Changing the link in python mechanize

2019-06-03 16:57发布

问题:

I am trying to write a python script that will generate the rank-list of my batch. For this I simply need to change the roll-number parameter of the link using inspect element feature in web-browser. The link(relative) looks something like:

/academic/utility/AcademicRecord.jsp?loginCode=000&loginnumber=000&loginName=name&Home=ascwebsite

I just need to change the loginCode to get the grade of my batch-mates. I am trying to use python to iterate through all the roll-numbers and generate a rank-list. I used mechanize library to open the site using python.
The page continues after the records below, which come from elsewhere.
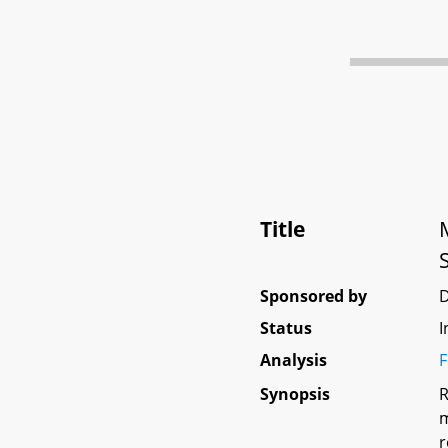
Title
Sponsored by
Status
I
Analysis
F
Synopsis
R
m
r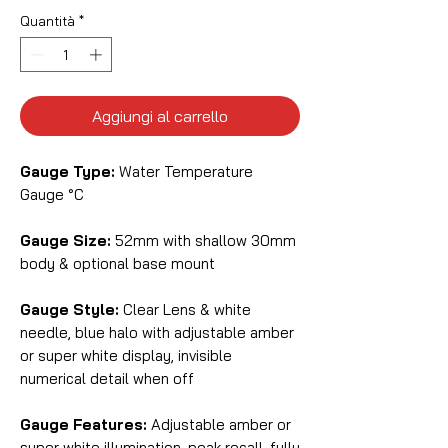
Quantità
*
Aggiungi al carrello
Gauge Type:
Water Temperature
Gauge °C
Gauge Size:
52mm with shallow 30mm
body & optional base mount
Gauge Style:
Clear Lens & white
needle, blue halo with adjustable amber
or super white display, invisible
numerical detail when off
Gauge Features:
Adjustable amber or
super white illumination, peak recall, fully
The relevant portion of code:

br = mechanize.Browser()
br.set_handle_robots(False)
response = br.open('link_to_the_page')

I then do the necessary authentication and navigate to the appropriate page where the link to view the grades reside.
Then I find the relevant link like this:

for link in br.links(url_regex='/academic/utility/AcademicRecord.jsp?'):

Now inside this I change the url and attributes of the link appropriately. And then I open the link using:

response=br.follow_link(link)
print response.read()

But it does not work. It opens the same link i.e. with the initial roll number. In fact I tried changing the url of the link to something very different like http://www.google.com.
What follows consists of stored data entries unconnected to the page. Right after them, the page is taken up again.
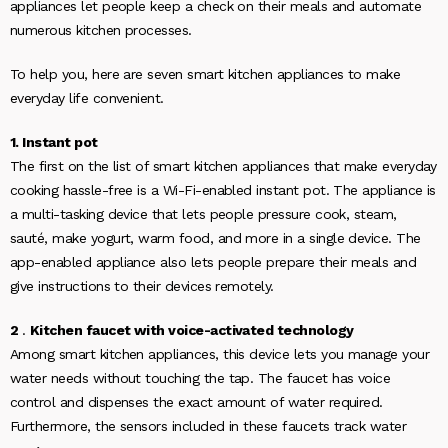
appliances let people keep a check on their meals and automate
numerous kitchen processes.
To help you, here are seven smart kitchen appliances to make
everyday life convenient.
1. Instant pot
The first on the list of smart kitchen appliances that make everyday
cooking hassle-free is a Wi-Fi-enabled instant pot. The appliance is
a multi-tasking device that lets people pressure cook, steam,
sauté, make yogurt, warm food, and more in a single device. The
app-enabled appliance also lets people prepare their meals and
give instructions to their devices remotely.
2
.
Kitchen faucet with voice-activated technology
Among smart kitchen appliances, this device lets you manage your
water needs without touching the tap. The faucet has voice
control and dispenses the exact amount of water required.
Furthermore, the sensors included in these faucets track water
link.url='http://www.google.com'
link.base_url='http://www.google.com'

It still opens the same page and not google's page. Any help would be highly appreciated.

回答1:

According to the source code, follow_link() and click_link() use link's absolute_url property that is set during the link initialization. And, you are setting only url and base_url properties.

The solution would be to change the absolute_url of a link in the loop:

BASE_URL = 'link_to_the_page'
for link in br.links(url_regex='/academic/utility/AcademicRecord.jsp?'):
    modified_link = ...
    link.absolute_url = mechanize.urljoin(BASE_URL, modified_link)
    br.follow_link(link)

Hope that helps.